> Excerpted passage

# Word of the Day - Diffident



## debodun (Dec 15, 2020)

Diffident (adjective) - modest or shy because of a lack of self-confidence.

Some people might be diffident about trying hang gliding for the first time.


----------



## Aunt Marg (Dec 15, 2020)

Young teens often go through a stage of diffident, until they find their real selves.


----------



## Sliverfox (Dec 15, 2020)

I worry about my grand daughters being diffident when graduating from college,, going into the job market.


----------



## Pappy (Dec 15, 2020)




----------



## Ruthanne (Dec 15, 2020)

As a young child I was very diffident and would even turn red and feel myself blushing when I would talk in class.


----------



## Aunt Marg (Dec 15, 2020)

Ruthanne said:


> As a young child I was very diffident and would even turn red and feel myself blushing when I would talk in class.


Me, too! Hated having to talk in front of the class!


----------



## Sliverfox (Dec 15, 2020)

I too hated to speak in front  of the  class.
Much  later in life I  became a tour guide  for local tourist attraction.


----------



## Phoenix (Dec 15, 2020)

I used to be diffident.  It was boring.  I tackled it and overcame it.


----------



## Pappy (Dec 16, 2020)

Aunt Marg said:


> Me, too! Hated having to talk in front of the class!


Oh how I hated that. I would do anything to get out of doing the class thing.


----------



## Aunt Marg (Dec 16, 2020)

Pappy said:


> Oh how I hated that. I would do anything to get out of doing the class thing.


Paps. I struggled with addressing the class and holding the floor the entire time I attended school.

> Check your understanding
1 > In the forum thread, what activity does the opening post say some people might be diffident about trying for the first time?
2 > Edit a part of the forum thread: begin at the words that have "# Word of the" and stop after "the first time.". In that part, replace "hang gliding" with "skydiving".
Answer using only the forum thread above.

> Supplied information

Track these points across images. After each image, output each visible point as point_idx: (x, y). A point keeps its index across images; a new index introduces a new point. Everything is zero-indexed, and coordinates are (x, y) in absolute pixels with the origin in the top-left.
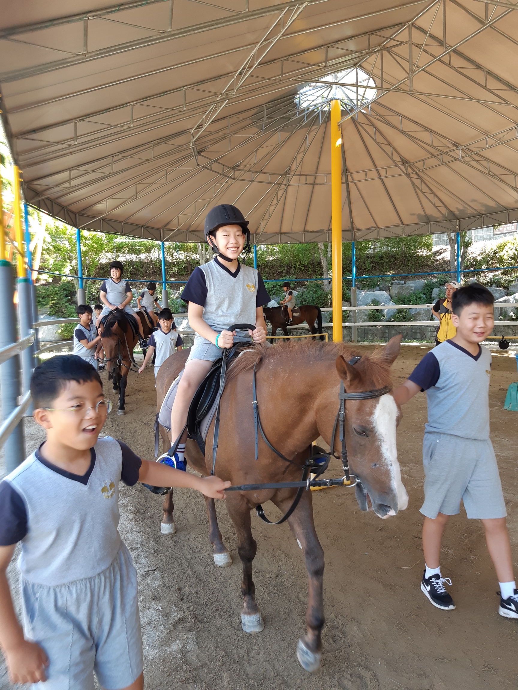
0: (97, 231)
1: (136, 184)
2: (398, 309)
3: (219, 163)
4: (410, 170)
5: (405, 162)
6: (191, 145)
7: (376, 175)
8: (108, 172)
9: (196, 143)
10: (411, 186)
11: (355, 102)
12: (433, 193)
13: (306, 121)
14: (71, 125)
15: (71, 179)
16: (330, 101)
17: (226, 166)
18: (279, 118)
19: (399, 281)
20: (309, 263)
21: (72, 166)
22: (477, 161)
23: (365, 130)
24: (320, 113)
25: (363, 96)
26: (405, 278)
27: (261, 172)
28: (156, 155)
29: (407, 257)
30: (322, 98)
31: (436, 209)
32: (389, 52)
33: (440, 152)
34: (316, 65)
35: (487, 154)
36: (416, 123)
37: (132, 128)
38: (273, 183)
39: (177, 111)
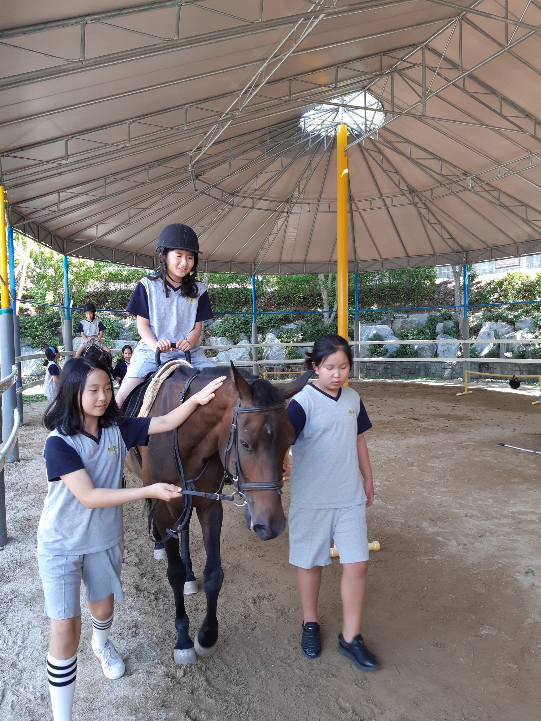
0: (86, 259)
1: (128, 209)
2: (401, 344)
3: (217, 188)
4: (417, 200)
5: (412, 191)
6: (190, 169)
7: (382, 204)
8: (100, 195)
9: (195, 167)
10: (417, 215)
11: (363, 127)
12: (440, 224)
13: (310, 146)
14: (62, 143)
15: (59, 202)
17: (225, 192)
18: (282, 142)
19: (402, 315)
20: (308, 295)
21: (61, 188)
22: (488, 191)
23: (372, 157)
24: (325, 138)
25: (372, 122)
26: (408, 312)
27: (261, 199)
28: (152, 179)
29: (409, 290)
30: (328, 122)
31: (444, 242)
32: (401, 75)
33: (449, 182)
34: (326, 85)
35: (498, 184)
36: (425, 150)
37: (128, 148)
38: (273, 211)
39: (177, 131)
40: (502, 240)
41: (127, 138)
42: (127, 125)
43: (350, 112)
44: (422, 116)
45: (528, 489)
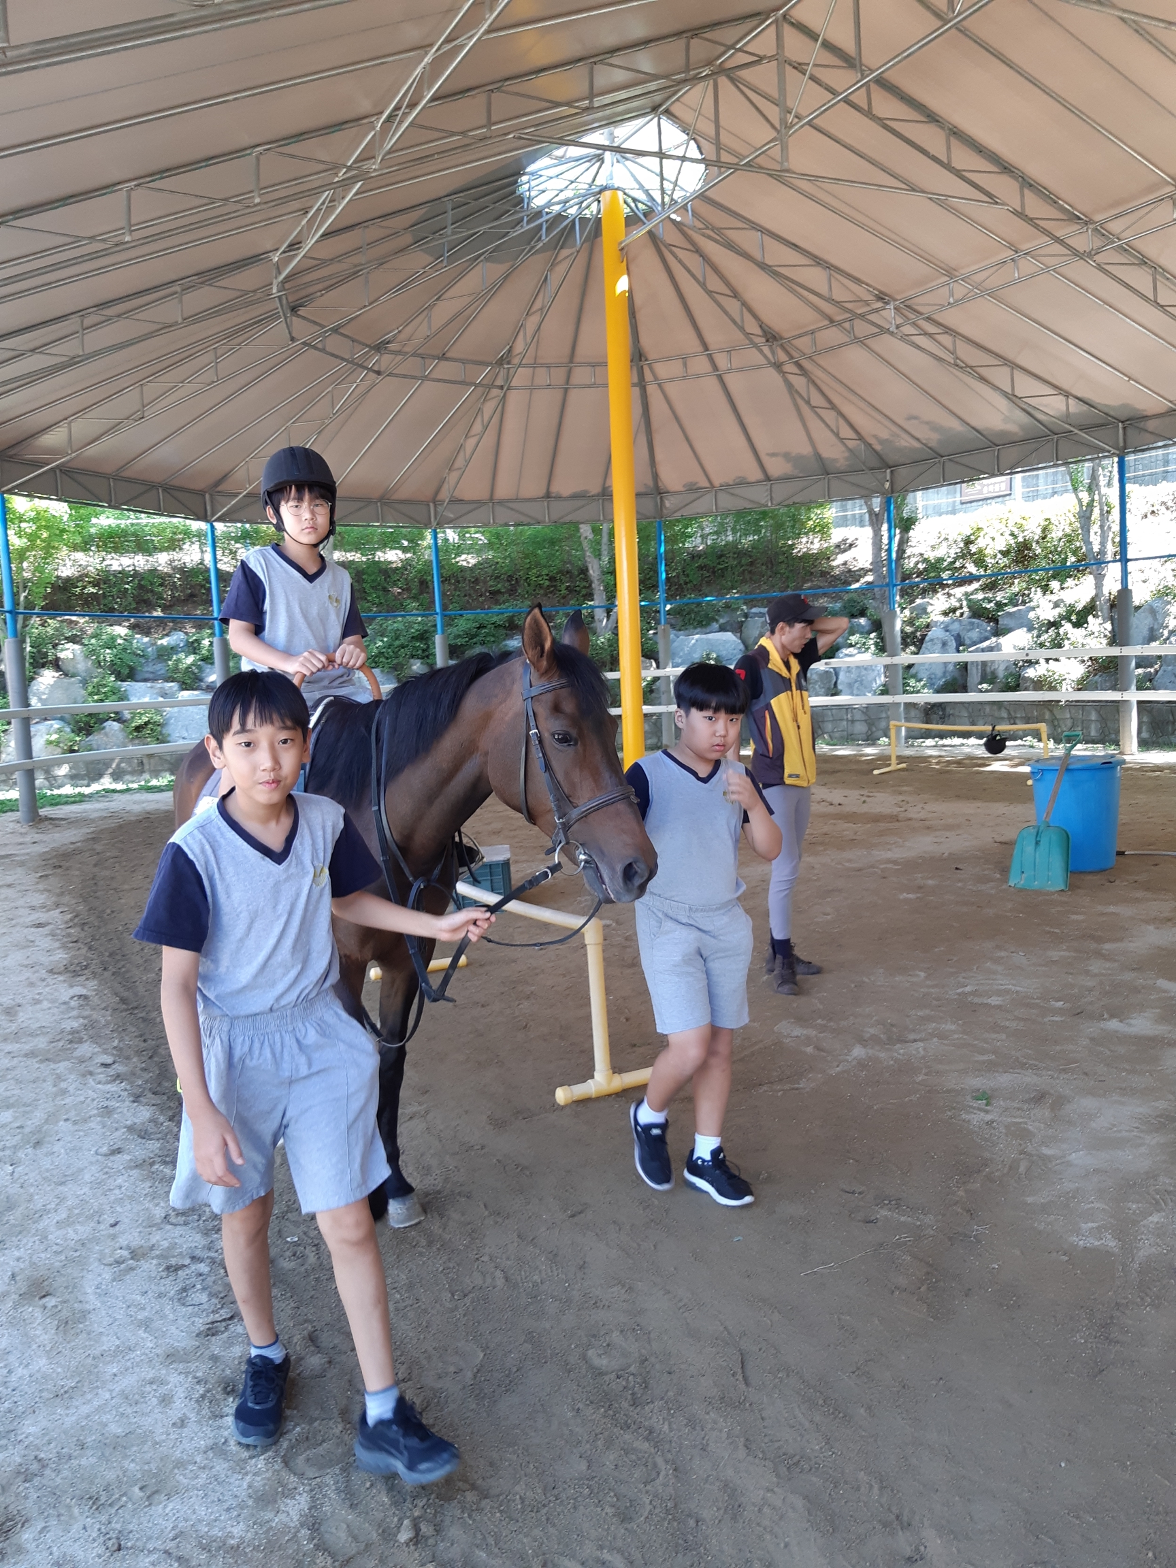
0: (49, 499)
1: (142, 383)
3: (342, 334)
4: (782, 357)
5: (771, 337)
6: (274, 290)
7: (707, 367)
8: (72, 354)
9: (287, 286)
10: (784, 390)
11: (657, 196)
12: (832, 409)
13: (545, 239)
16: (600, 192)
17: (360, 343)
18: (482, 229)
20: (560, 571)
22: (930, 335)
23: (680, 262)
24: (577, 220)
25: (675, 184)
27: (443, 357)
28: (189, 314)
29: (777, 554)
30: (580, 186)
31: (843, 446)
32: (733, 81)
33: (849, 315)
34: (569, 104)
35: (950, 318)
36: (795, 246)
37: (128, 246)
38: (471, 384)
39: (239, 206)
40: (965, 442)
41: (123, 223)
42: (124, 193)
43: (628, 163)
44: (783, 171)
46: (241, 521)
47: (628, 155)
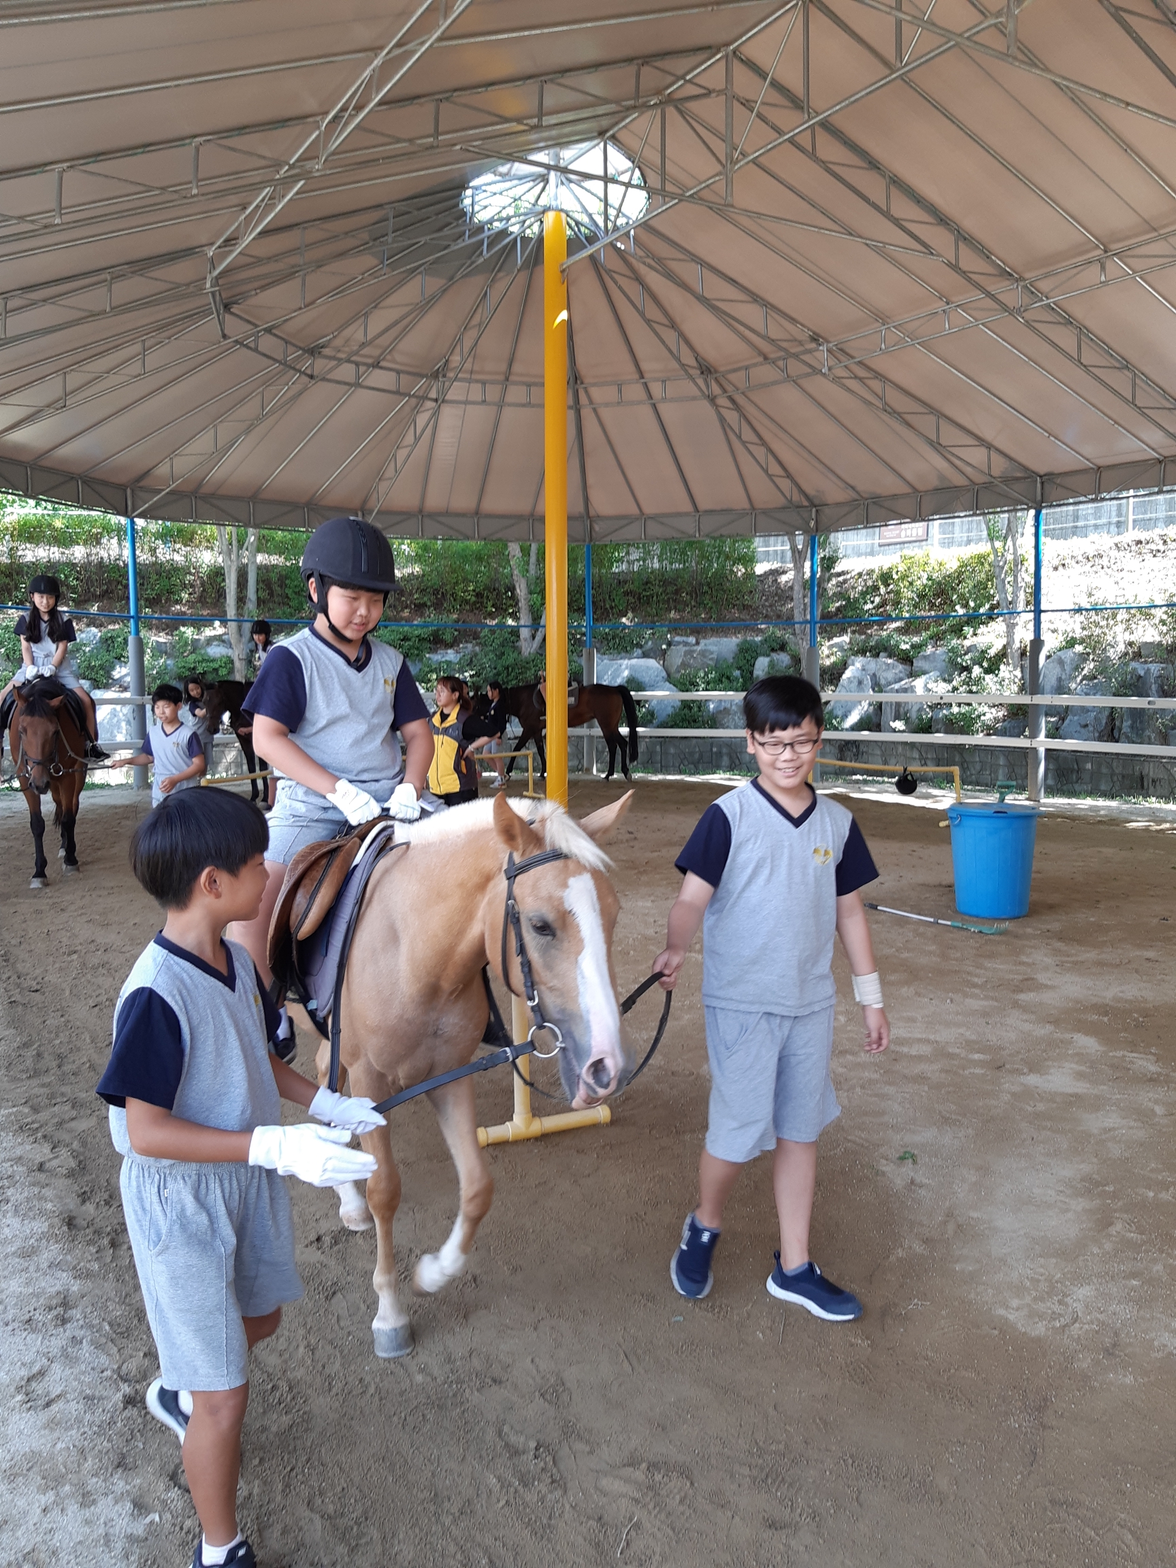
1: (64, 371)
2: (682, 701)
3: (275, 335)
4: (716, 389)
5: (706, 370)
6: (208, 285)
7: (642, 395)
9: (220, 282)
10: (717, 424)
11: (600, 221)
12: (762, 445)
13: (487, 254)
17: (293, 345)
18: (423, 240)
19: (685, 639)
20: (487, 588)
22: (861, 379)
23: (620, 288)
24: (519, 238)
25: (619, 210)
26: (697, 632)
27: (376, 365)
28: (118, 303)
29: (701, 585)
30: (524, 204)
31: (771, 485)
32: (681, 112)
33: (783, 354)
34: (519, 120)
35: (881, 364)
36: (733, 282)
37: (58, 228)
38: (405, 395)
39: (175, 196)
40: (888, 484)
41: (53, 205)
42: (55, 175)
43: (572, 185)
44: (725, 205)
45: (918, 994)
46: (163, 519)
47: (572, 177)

> Expected outputs
1 > Hang gliding.

2 >
# Word of the Day - Diffident



## debodun (Dec 15, 2020)

Diffident (adjective) - modest or shy because of a lack of self-confidence.

Some people might be diffident about trying skydiving for the first time.